Copy out all of the rows below, replacing "top-left" with "upper-left" wherever it appears and keeping everything else the same.

::::

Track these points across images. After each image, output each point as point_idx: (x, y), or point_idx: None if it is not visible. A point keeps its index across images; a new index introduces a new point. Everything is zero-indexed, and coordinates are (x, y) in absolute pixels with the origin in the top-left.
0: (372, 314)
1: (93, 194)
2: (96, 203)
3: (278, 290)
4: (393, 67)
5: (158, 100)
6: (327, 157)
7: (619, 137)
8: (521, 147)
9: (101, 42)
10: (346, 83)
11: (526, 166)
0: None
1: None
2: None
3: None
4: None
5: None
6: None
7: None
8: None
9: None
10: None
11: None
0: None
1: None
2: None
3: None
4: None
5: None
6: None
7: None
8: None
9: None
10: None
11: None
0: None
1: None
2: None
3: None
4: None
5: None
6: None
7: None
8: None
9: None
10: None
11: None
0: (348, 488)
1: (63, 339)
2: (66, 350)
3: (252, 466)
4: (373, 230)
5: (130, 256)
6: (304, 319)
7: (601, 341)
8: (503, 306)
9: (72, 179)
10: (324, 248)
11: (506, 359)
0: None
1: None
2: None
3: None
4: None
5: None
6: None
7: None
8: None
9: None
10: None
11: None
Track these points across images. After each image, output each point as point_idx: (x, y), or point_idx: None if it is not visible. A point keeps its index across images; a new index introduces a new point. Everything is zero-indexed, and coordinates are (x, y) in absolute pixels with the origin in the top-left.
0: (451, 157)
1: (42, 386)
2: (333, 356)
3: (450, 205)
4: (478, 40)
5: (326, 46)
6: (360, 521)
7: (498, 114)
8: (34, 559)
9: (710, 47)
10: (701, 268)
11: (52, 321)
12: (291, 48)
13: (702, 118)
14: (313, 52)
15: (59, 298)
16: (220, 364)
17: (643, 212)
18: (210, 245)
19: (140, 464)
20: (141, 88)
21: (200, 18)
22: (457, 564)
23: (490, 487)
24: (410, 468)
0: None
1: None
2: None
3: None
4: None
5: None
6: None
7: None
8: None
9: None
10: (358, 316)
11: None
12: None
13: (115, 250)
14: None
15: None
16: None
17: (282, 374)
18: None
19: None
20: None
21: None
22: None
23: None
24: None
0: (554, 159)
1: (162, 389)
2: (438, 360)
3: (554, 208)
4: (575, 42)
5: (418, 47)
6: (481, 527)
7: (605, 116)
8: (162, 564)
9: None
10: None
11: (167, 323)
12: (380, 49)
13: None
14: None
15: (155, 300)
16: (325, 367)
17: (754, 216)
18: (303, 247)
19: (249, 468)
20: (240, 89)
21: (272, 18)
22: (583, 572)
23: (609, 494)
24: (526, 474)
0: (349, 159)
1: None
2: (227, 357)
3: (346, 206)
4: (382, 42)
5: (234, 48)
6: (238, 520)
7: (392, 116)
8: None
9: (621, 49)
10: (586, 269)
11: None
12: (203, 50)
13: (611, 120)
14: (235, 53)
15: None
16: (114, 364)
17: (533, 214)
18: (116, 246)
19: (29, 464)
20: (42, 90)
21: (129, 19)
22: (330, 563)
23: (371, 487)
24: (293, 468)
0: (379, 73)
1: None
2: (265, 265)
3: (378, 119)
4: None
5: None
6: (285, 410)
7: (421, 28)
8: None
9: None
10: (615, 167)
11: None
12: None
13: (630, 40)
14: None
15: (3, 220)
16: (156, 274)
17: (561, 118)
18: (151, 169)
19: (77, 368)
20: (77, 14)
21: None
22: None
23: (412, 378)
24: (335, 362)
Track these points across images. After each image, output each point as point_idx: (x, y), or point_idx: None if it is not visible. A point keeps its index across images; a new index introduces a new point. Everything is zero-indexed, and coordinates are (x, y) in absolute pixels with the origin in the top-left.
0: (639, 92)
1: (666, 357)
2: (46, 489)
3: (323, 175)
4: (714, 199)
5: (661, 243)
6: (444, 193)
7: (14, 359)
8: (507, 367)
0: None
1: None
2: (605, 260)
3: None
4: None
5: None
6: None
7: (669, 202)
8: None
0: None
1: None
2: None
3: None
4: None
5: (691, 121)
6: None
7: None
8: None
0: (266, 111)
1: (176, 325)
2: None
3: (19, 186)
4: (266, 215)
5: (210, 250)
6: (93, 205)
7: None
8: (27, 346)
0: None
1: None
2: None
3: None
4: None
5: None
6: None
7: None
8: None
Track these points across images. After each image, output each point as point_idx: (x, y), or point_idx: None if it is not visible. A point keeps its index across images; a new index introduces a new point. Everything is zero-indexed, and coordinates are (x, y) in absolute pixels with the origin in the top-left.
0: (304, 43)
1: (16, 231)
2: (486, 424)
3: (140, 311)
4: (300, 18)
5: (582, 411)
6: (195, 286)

::::

▸ **Completed task**
Track these points across images. After each image, output each point as point_idx: (x, y), or point_idx: None if it is not visible. A point keeps its index across images; a new index introduces a new point. Everything is zero-indexed, and coordinates are (x, y) in absolute pixels with the origin in the upper-left.
0: (372, 314)
1: (93, 194)
2: (96, 203)
3: (278, 290)
4: (393, 67)
5: (158, 100)
6: (327, 157)
7: (619, 137)
8: (521, 147)
9: (101, 42)
10: (346, 83)
11: (526, 166)
0: None
1: None
2: None
3: None
4: None
5: None
6: None
7: None
8: None
9: None
10: None
11: None
0: None
1: None
2: None
3: None
4: None
5: None
6: None
7: None
8: None
9: None
10: None
11: None
0: None
1: None
2: None
3: None
4: None
5: None
6: None
7: None
8: None
9: None
10: None
11: None
0: (348, 488)
1: (63, 339)
2: (66, 350)
3: (252, 466)
4: (373, 230)
5: (130, 256)
6: (304, 319)
7: (601, 341)
8: (503, 306)
9: (72, 179)
10: (324, 248)
11: (506, 359)
0: None
1: None
2: None
3: None
4: None
5: None
6: None
7: None
8: None
9: None
10: None
11: None
Track these points across images. After each image, output each point as point_idx: (x, y), or point_idx: None if it is not visible. A point keeps its index across images; a new index introduces a new point. Everything is zero-indexed, and coordinates are (x, y) in absolute pixels with the origin in the upper-left.
0: (451, 157)
1: (42, 386)
2: (333, 356)
3: (450, 205)
4: (478, 40)
5: (326, 46)
6: (360, 521)
7: (498, 114)
8: (34, 559)
9: (710, 47)
10: (701, 268)
11: (52, 321)
12: (291, 48)
13: (702, 118)
14: (313, 52)
15: (59, 298)
16: (220, 364)
17: (643, 212)
18: (210, 245)
19: (140, 464)
20: (141, 88)
21: (200, 18)
22: (457, 564)
23: (490, 487)
24: (410, 468)
0: None
1: None
2: None
3: None
4: None
5: None
6: None
7: None
8: None
9: None
10: (358, 316)
11: None
12: None
13: (115, 250)
14: None
15: None
16: None
17: (282, 374)
18: None
19: None
20: None
21: None
22: None
23: None
24: None
0: (554, 159)
1: (162, 389)
2: (438, 360)
3: (554, 208)
4: (575, 42)
5: (418, 47)
6: (481, 527)
7: (605, 116)
8: (162, 564)
9: None
10: None
11: (167, 323)
12: (380, 49)
13: None
14: None
15: (155, 300)
16: (325, 367)
17: (754, 216)
18: (303, 247)
19: (249, 468)
20: (240, 89)
21: (272, 18)
22: (583, 572)
23: (609, 494)
24: (526, 474)
0: (349, 159)
1: None
2: (227, 357)
3: (346, 206)
4: (382, 42)
5: (234, 48)
6: (238, 520)
7: (392, 116)
8: None
9: (621, 49)
10: (586, 269)
11: None
12: (203, 50)
13: (611, 120)
14: (235, 53)
15: None
16: (114, 364)
17: (533, 214)
18: (116, 246)
19: (29, 464)
20: (42, 90)
21: (129, 19)
22: (330, 563)
23: (371, 487)
24: (293, 468)
0: (379, 73)
1: None
2: (265, 265)
3: (378, 119)
4: None
5: None
6: (285, 410)
7: (421, 28)
8: None
9: None
10: (615, 167)
11: None
12: None
13: (630, 40)
14: None
15: (3, 220)
16: (156, 274)
17: (561, 118)
18: (151, 169)
19: (77, 368)
20: (77, 14)
21: None
22: None
23: (412, 378)
24: (335, 362)
Track these points across images. After each image, output each point as point_idx: (x, y), or point_idx: None if it is not visible. A point keeps its index across images; a new index introduces a new point. Everything is zero-indexed, and coordinates are (x, y) in absolute pixels with the origin in the upper-left.
0: (639, 92)
1: (666, 357)
2: (46, 489)
3: (323, 175)
4: (714, 199)
5: (661, 243)
6: (444, 193)
7: (14, 359)
8: (507, 367)
0: None
1: None
2: (605, 260)
3: None
4: None
5: None
6: None
7: (669, 202)
8: None
0: None
1: None
2: None
3: None
4: None
5: (691, 121)
6: None
7: None
8: None
0: (266, 111)
1: (176, 325)
2: None
3: (19, 186)
4: (266, 215)
5: (210, 250)
6: (93, 205)
7: None
8: (27, 346)
0: None
1: None
2: None
3: None
4: None
5: None
6: None
7: None
8: None
Track these points across images. After each image, output each point as point_idx: (x, y), or point_idx: None if it is not visible. A point keeps its index across images; a new index introduces a new point. Everything is zero-indexed, and coordinates are (x, y) in absolute pixels with the origin in the upper-left.
0: (304, 43)
1: (16, 231)
2: (486, 424)
3: (140, 311)
4: (300, 18)
5: (582, 411)
6: (195, 286)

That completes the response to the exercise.